Separately, the International Monetary Fund said in a report that a
U.S. economic recovery “is likely to be gradual” and that growth
could be sluggish “for a considerable period.”
The report, part of an annual IMF review of the U.S. economy,
credited the government’s “strong and comprehensive policy
measures,” including the bank rescue efforts and stimulus package,
for ending “the sharp fall in economic output.”
Federal Reserve Chairman Ben Bernanke has said he thinks the
recession will end later this year. And many analysts think the
economy will start to grow again — perhaps at around a 1.5 percent
pace — in the July-to-September quarter. That would be anemic
growth by historical measures, but it would signal that the
downturn has ended.
Naroff said he now thinks growth in the third quarter could turn
out to be much stronger because companies will need to replenish
bare-bone stockpiles of goods.
“You could get a huge swing in inventories that could create a much
bigger growth rate than anybody expects,” he said.
If that were to happen, it’s possible the economy’s growth could
clock in around 4 percent in the current quarter, he said.
Obama’s stimulus package of tax cuts and increased government
spending provided some support to second-quarter economic activity.
But it will have more impact through the second half of this year
and will carry a bigger punch in 2010, economists said.
Even if the recession ends later this year, the job market will
remain weak. Companies are expected to keep cutting payroll through
the rest of this year, but analysts say monthly job losses likely
will continue to narrow.
Still, unemployment — now at a 26-year high of 9.5 percent — will
keep rising. The Fed says it will top 10 percent at the end of this
year. Businesses will be unlikely to boost hiring until they’re
certain the recovery has staying power.
In the second quarter, businesses continued to cut all kinds of
spending, but not nearly as much as they had been, one of the
reasons the economy didn’t contract as much.
For instance, they trimmed spending on equipment and software at a
9 percent pace in the second quarter, compared with an annualized
drop of 36.4 percent in the first quarter. Similarly, they cut
spending on plants, office buildings and other commercial
construction at a rate of 8.9 percent, an improvement from the
annualized drop of 43.6 percent in the first quarter.
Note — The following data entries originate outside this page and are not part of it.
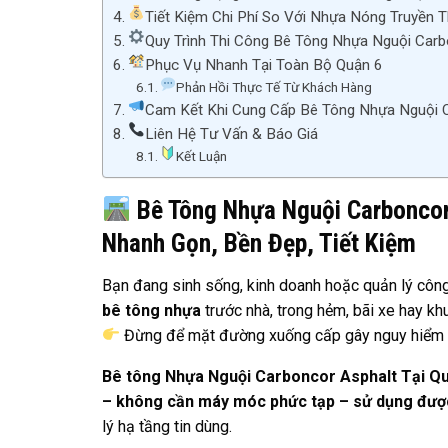
Tiết Kiệm Chi Phí So Với Nhựa Nóng Truyền 
Quy Trình Thi Công Bê Tông Nhựa Nguội Carb
Phục Vụ Nhanh Tại Toàn Bộ Quận 6
Phản Hồi Thực Tế Từ Khách Hàng
Cam Kết Khi Cung Cấp Bê Tông Nhựa Nguội C
Liên Hệ Tư Vấn & Báo Giá
Kết Luận
Bê Tông Nhựa Nguội Carboncor
Nhanh Gọn, Bền Đẹp, Tiết Kiệm
Bạn đang sinh sống, kinh doanh hoặc quản lý công 
bê tông nhựa
trước nhà, trong hẻm, bãi xe hay kh
Đừng để mặt đường xuống cấp gây nguy hiểm g
Bê tông Nhựa Nguội Carboncor Asphalt Tại Q
– không cần máy móc phức tạp – sử dụng đượ
lý hạ tầng tin dùng.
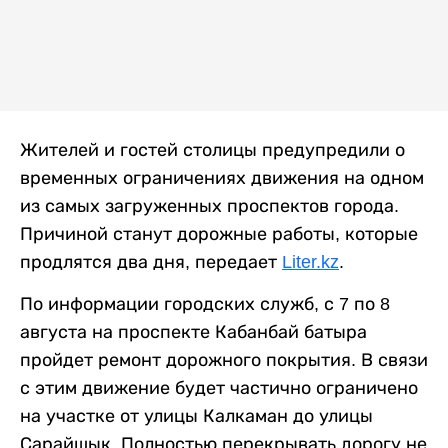
Жителей и гостей столицы предупредили о
временных ограничениях движения на одном
из самых загруженных проспектов города.
Причиной станут дорожные работы, которые
продлятся два дня, передает
Liter.kz
.
По информации городских служб, с 7 по 8
августа на проспекте Кабанбай батыра
пройдет ремонт дорожного покрытия. В связи
с этим движение будет частично ограничено
на участке от улицы Калкаман до улицы
Сарайшык. Полностью перекрывать дорогу не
Housing — which led the country into recession — continued to be a
drag on the economy. Builders cut spending at a rate of 29.3
percent, also an improvement from the 38.2 percent annualized drop
reported in the first quarter.
Consumers, meanwhile, did a slight retreat in the spring.
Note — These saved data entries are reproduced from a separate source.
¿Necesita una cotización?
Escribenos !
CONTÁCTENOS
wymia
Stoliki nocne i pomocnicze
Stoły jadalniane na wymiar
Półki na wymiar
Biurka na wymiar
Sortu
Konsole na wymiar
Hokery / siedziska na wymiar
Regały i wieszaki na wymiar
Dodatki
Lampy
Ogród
They sliced spending at a rate of 1.2 percent in the second
quarter, after nudging up purchases at a 0.6 percent pace in the
first quarter. It turns out consumers didn’t have nearly the
appetite to spend in the first quarter as the government previously
thought, according to the revisions released Friday.
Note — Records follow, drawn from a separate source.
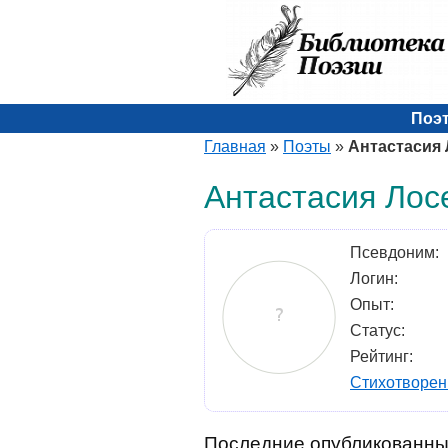
Поэ
Главная
»
Поэты
»
Антастасия 
Антастасия Лос
Псевдоним:
Логин:
Опыт:
Статус:
Рейтинг:
Стихотворен
Последние опубликованны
In large part, that’s because wages and salaries were revised much
lower in the first quarter. They totaled $6.339 trillion
annualized, down from the old estimate of $6.495 trillion — a huge
drop of $156 billion.
With consumers spending less on everything from cars to clothes,
Americans’ savings rate rose sharply — to 5.2 percent in the second
quarter, the highest since 1998.
One of the wild cards in the shape of the recovery will be how
consumers behave in the months ahead. Their spending accounts for
the single-largest chunk of economic activity.
A return to spending by governments helped economic activity in the
spring. The federal government boosted spending at pace of 10.9
percent, the most since the third quarter of 2008. And state and
local governments increased spending at a pace of 2.4 percent, the
most since the second quarter of 2007.